Data records
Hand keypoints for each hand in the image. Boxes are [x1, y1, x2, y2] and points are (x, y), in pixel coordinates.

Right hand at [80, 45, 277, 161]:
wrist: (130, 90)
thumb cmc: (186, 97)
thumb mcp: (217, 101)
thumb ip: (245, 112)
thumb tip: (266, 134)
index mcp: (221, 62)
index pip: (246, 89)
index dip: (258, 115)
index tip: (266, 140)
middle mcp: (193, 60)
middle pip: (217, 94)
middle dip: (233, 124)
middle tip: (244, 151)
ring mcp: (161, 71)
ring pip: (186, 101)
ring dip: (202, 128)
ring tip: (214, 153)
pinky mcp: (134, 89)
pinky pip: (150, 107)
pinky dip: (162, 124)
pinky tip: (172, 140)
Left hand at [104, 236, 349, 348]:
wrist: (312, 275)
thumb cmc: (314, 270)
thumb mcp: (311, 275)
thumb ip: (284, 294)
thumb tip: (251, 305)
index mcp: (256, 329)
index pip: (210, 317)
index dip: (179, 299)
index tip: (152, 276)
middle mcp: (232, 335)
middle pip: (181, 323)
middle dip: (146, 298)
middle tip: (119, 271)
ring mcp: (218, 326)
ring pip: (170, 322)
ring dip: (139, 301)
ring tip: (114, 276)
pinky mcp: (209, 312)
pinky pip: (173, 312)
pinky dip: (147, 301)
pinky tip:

Your instructions
Repeat all of the data exactly.

Answer box
Hand keypoints for each hand in the image. Boxes are [x1, y1, x2, y2] and points are (x, y), in pixel coordinates.

Right hand at [80, 45, 277, 161]:
wrist: (130, 90)
thumb cmc: (186, 97)
thumb mcp: (217, 101)
thumb ip: (245, 112)
thumb tip: (266, 134)
index mcp: (221, 62)
index pip: (246, 89)
index dip: (258, 115)
index tip: (266, 140)
middle mcp: (193, 60)
middle pip: (217, 94)
middle dip: (233, 124)
middle tip: (244, 151)
ring mcp: (161, 71)
ring pip: (186, 101)
ring dip: (202, 128)
ring tip: (214, 153)
pinky mcp: (134, 89)
pinky pip: (150, 107)
pinky dip: (162, 124)
pinky tip: (172, 140)
Left hand at [104, 236, 349, 348]:
wrist: (312, 275)
thumb cmc: (314, 270)
thumb mcp: (311, 275)
thumb ip: (284, 294)
thumb tip: (251, 305)
index mcp: (256, 329)
index pip: (210, 317)
index dip: (179, 299)
index tip: (152, 276)
middle mcp: (232, 335)
middle pip: (181, 323)
middle dip: (146, 298)
middle tip: (119, 271)
ring mcp: (218, 326)
ring pip: (170, 322)
ring dip: (139, 301)
ring tip: (114, 276)
pinky mcp: (209, 312)
pinky pip: (173, 312)
pinky dip: (147, 301)
pinky tip:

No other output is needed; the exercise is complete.